Se situer face aux limites

"Le problème se situe dans l'indéfinissable frontière au-delà de laquelle commence, ce que l'on appelle peut-être improprement, l'acharnement thérapeutique. Improprement, car chacun conviendra qu'il existe une contradiction majeure dans les termes."

Par : Christian Gilioli, Cadre soignant au pôle médecine du CHU Paul Brousse de Villejuif | Publié le : 17 juin 2003

Texte extrait de La Lettre de l'Espace éthique n°9-10-11, "Fins de vie et pratiques soignantes". Ce numéro de la Lettre est disponible en intégralité en suivant le lien situé à la droite de la page.

 

Le geste de trop

La dramatique affaire survenue en 1998 à l'hôpital de Mantes-la-Jolie pose, comme cela a été abondamment évoqué, le problème de la fin de vie de personnes victimes d'un processus pathologique létal.

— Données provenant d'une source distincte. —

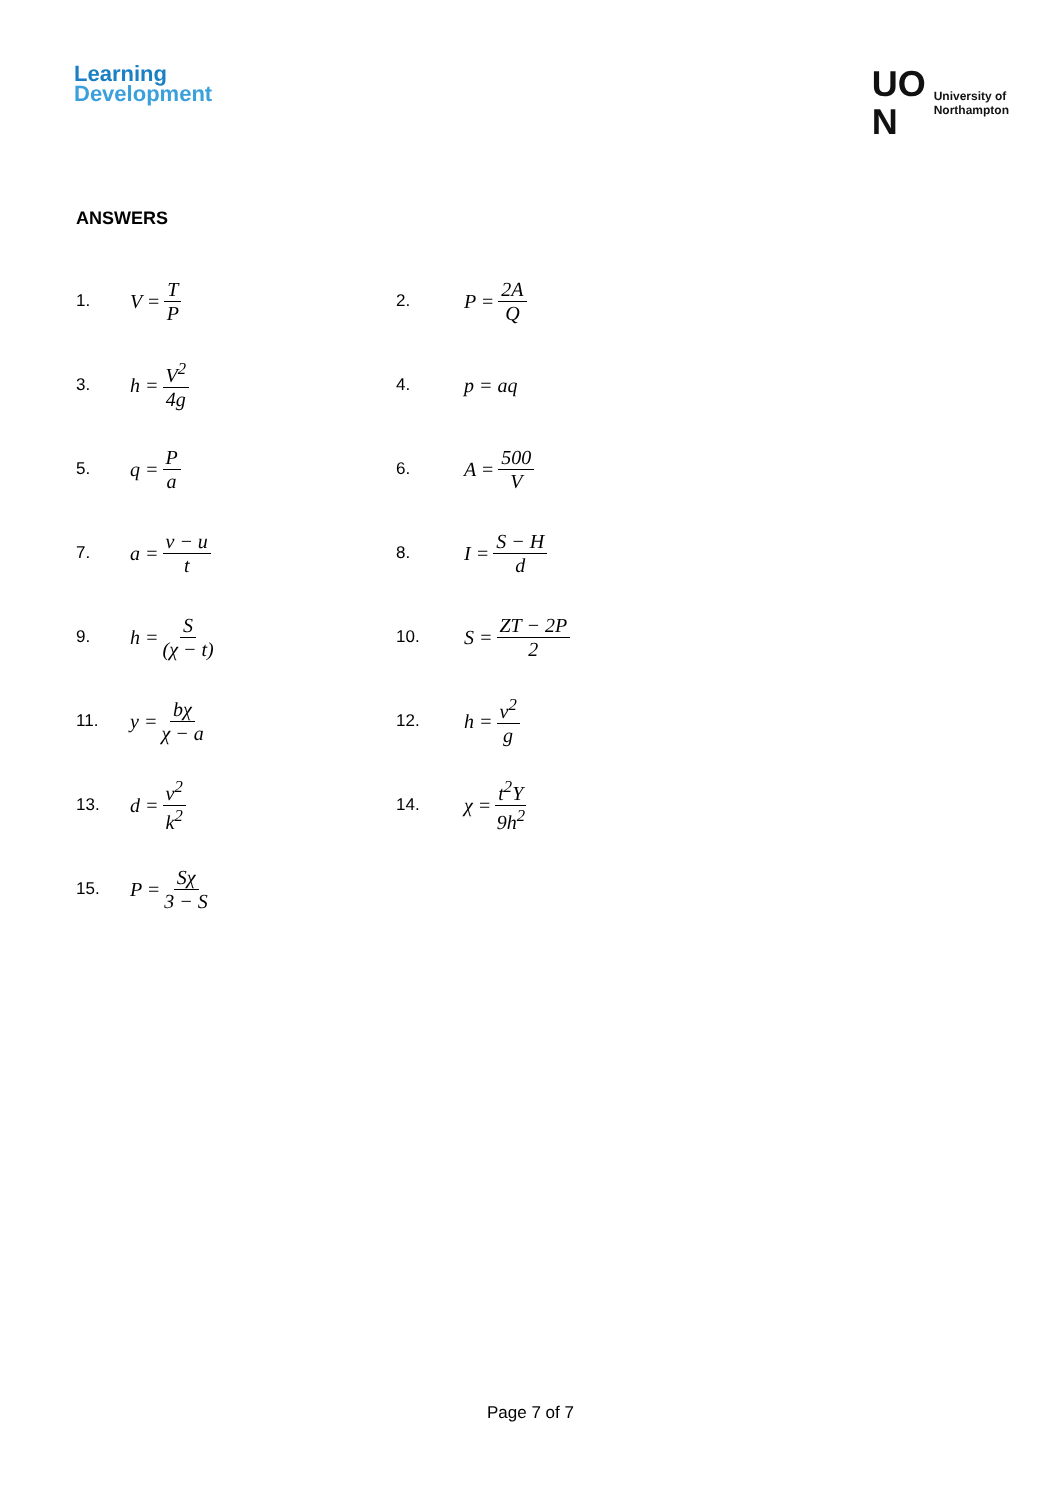Learning
Development
UO
N
University of
Northampton
ANSWERS
1. V = T P
2. P = 2A Q
3. h = V<sup>2</sup> 4g
4. p = aq
5. q = P a
6. A = 500 V
7. a = v − u t
8. I = S − H d
9. h = S (χ − t)
10. S = ZT − 2P 2
11. y = bχ χ − a
12. h = v<sup>2</sup> g
13. d = v<sup>2</sup> k<sup>2</sup>
14. χ = t<sup>2</sup>Y 9h<sup>2</sup>
15. P = Sχ 3 − S
Page 7 of 7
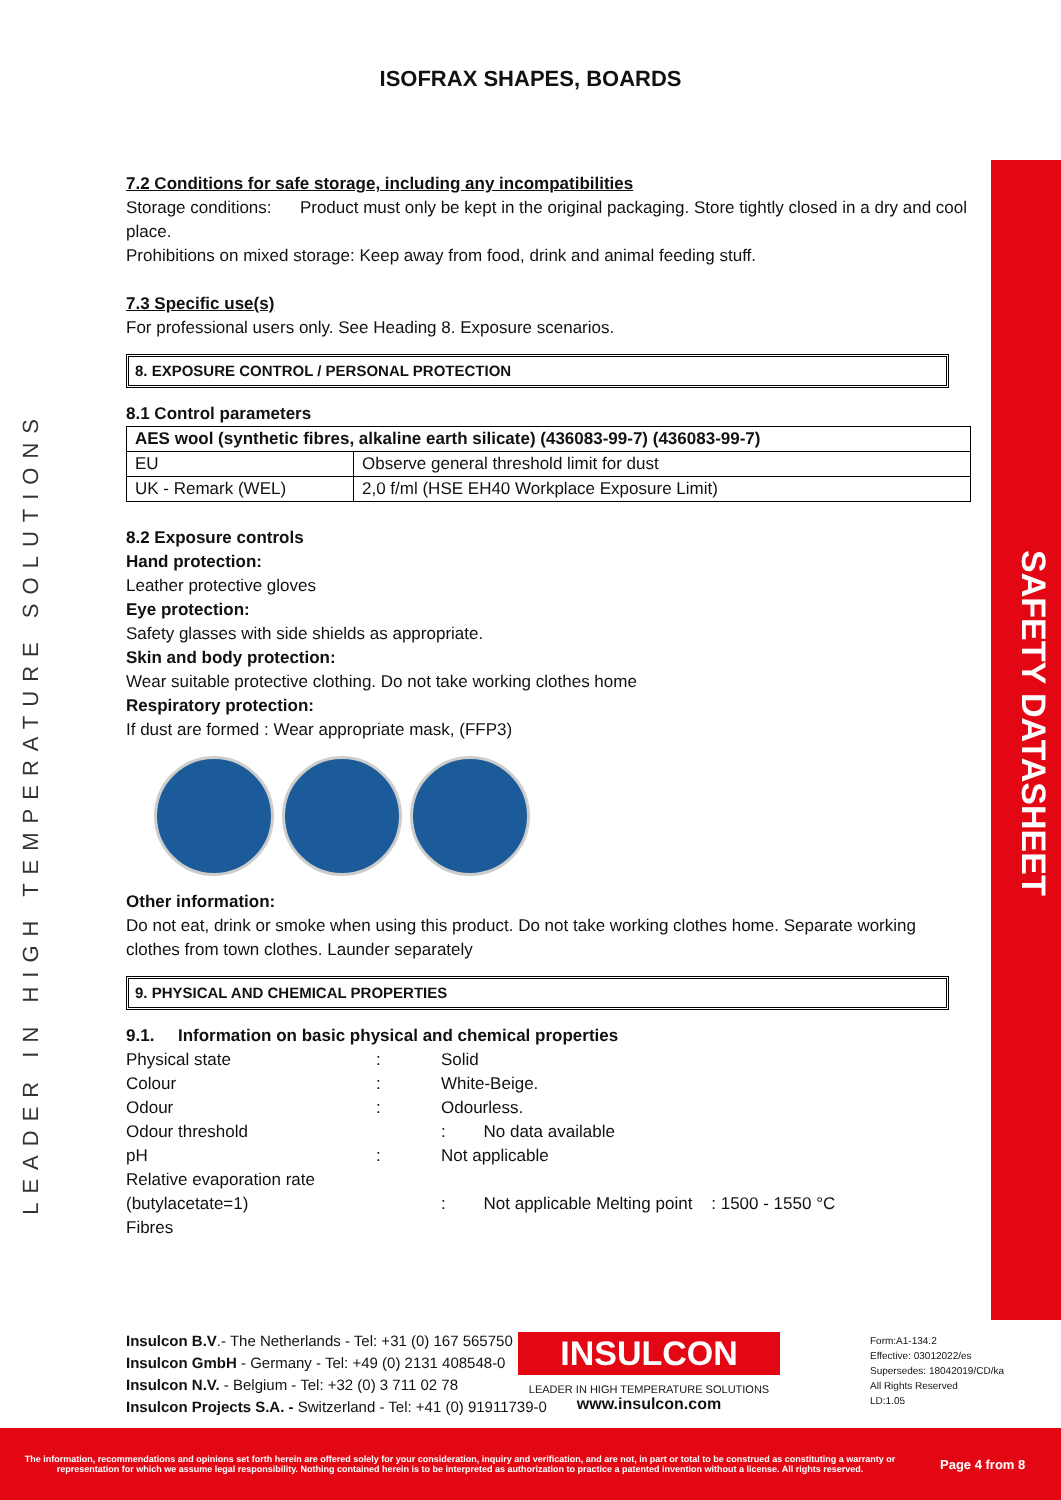SAFETY DATASHEET
LEADER IN HIGH TEMPERATURE SOLUTIONS
ISOFRAX SHAPES, BOARDS
7.2 Conditions for safe storage, including any incompatibilities
Storage conditions: Product must only be kept in the original packaging. Store tightly closed in a dry and cool place.
Prohibitions on mixed storage: Keep away from food, drink and animal feeding stuff.
7.3 Specific use(s)
For professional users only. See Heading 8. Exposure scenarios.
8. EXPOSURE CONTROL / PERSONAL PROTECTION
8.1 Control parameters
| AES wool (synthetic fibres, alkaline earth silicate) (436083-99-7) (436083-99-7) | |
| --- | --- |
| EU | Observe general threshold limit for dust |
| UK - Remark (WEL) | 2,0 f/ml (HSE EH40 Workplace Exposure Limit) |
8.2 Exposure controls
Hand protection:
Leather protective gloves
Eye protection:
Safety glasses with side shields as appropriate.
Skin and body protection:
Wear suitable protective clothing. Do not take working clothes home
Respiratory protection:
If dust are formed : Wear appropriate mask, (FFP3)
Other information:
Do not eat, drink or smoke when using this product. Do not take working clothes home. Separate working clothes from town clothes. Launder separately
9. PHYSICAL AND CHEMICAL PROPERTIES
9.1. Information on basic physical and chemical properties
| Physical state | : | Solid |
| Colour | : | White-Beige. |
| Odour | : | Odourless. |
| Odour threshold | | : No data available |
| pH | : | Not applicable |
| Relative evaporation rate (butylacetate=1) Fibres | | : Not applicable Melting point : 1500 - 1550 °C |
Insulcon B.V.- The Netherlands - Tel: +31 (0) 167 565750
Insulcon GmbH - Germany - Tel: +49 (0) 2131 408548-0
Insulcon N.V. - Belgium - Tel: +32 (0) 3 711 02 78
Insulcon Projects S.A. - Switzerland - Tel: +41 (0) 91911739-0
INSULCON
LEADER IN HIGH TEMPERATURE SOLUTIONS
www.insulcon.com
Form:A1-134.2
Effective: 03012022/es
Supersedes: 18042019/CD/ka
All Rights Reserved
LD:1.05
The information, recommendations and opinions set forth herein are offered solely for your consideration, inquiry and verification, and are not, in part or total to be construed as constituting a warranty or representation for which we assume legal responsibility. Nothing contained herein is to be interpreted as authorization to practice a patented invention without a license. All rights reserved.
Page 4 from 8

Chaque observateur sérieux, loin des faux débats autour de l'euthanasie active ou passive, sait que l'espace central de discussion se situe dans la nature des soins dont doivent bénéficier ce type de malades. Les deux pôles sont connus : soins palliatifs ou soins curatifs. Toutefois, ils sont presque toujours simplifiés à outrance par ceux qui n'ont jamais eu d'approche réelle de la situation.

Il faut d'abord évacuer l'idée, encore assez prégnante, que prodiguer des soins palliatifs serait s'écarter d'une activité vraiment médicale. Il est vrai que face à un malade incurable, la formule « la médecine ne peut plus rien pour vous » a longtemps fait florès. Pourtant, la moindre analyse révèle qu'on ne fait peut-être jamais autant de médecine qu'en soulageant la douleur physique et morale d'un être. Le problème est ailleurs. Il se situe dans l'indéfinissable frontière au-delà de laquelle commence, ce que l'on appelle peut-être improprement, l'acharnement thérapeutique. Improprement, car chacun conviendra qu'il existe une contradiction majeure dans les termes. L'idée d'acharnement fait basculer l'acte du champ de la médecine à celui de la torture qui ne peut en rien être thérapeutique. Le problème consiste à repérer le geste de trop qui va conduire vers cette persévérance (plutôt qu'acharnement) déraisonnable parce que disproportionnée par rapport à l'état du malade. Repérer ce geste pour ne pas le faire représente bien toute la difficulté pour éviter la situation où le palliatif aura une odeur d'homicide.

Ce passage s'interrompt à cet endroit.